Start, he ground it lovingly. And then he brewed information technology, again with dearest. And and so, after it cooled, I was ready.
Michael Sullivan/NPR
The first thing that came to my (admittedly) juvenile heed was a scene from an Austin Powers pic where he says, "Information technology's a fleck nutty."
And, in fact, the elephant poop coffee was a fleck nutty, simply also very flavorful and non at all bitter — merely as Dinkin had promised.
I then went within to pimp a few cups to hotel guests. As luck would have it, the first I met was a Finn — and the Finns drink more coffee per capita than anyone else in the world. That made Juha Hiekkamaki the perfect subject every bit he sipped — tentatively.
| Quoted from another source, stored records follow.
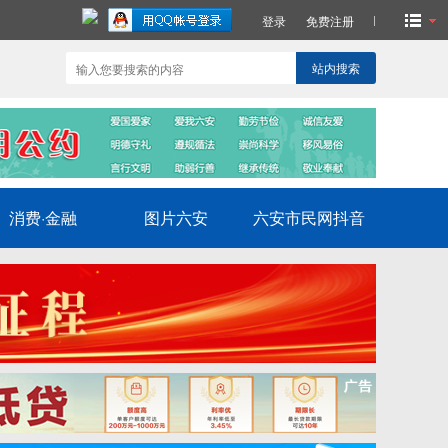
登录
免费注册
站内搜索
消费·金融
图片六安
六安市民网抖音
"Yes, that's very interesting, because normally I use carbohydrate with coffee. Just this is quite a gentle sense of taste, and, yeah, I quite like that," he noted.
Then it got better, because his married woman, Claire, is a Brit, and she doesn't even potable java. Her verdict?
"It's sort of fruity," she said. "Well, OK, it'due south raisin-y to me. I normally describe drinking java every bit a bit similar drinking puddle water. But it hasn't got that horrible muddy water flavor afterwards, which is really nice. I really similar it."
Don't expect Black Ivory in a Starbucks about you. Dinkin is selling an experience, limited for now to five-star hotels and resorts in Asia and the Centre East — and 1 tiny store in Comfort, Texas, called The Elephant Story, where the profits get to elephant conservation.
"I'g not looking to produce a lot of this," Dinkin says. "I just want to keep it as a small, niche business. I get to work with people I really enjoy beingness with, I can make a decent living from it, and everyone's happy. That's what I desire."
He's however not quite there, just he says he's close to breaking even.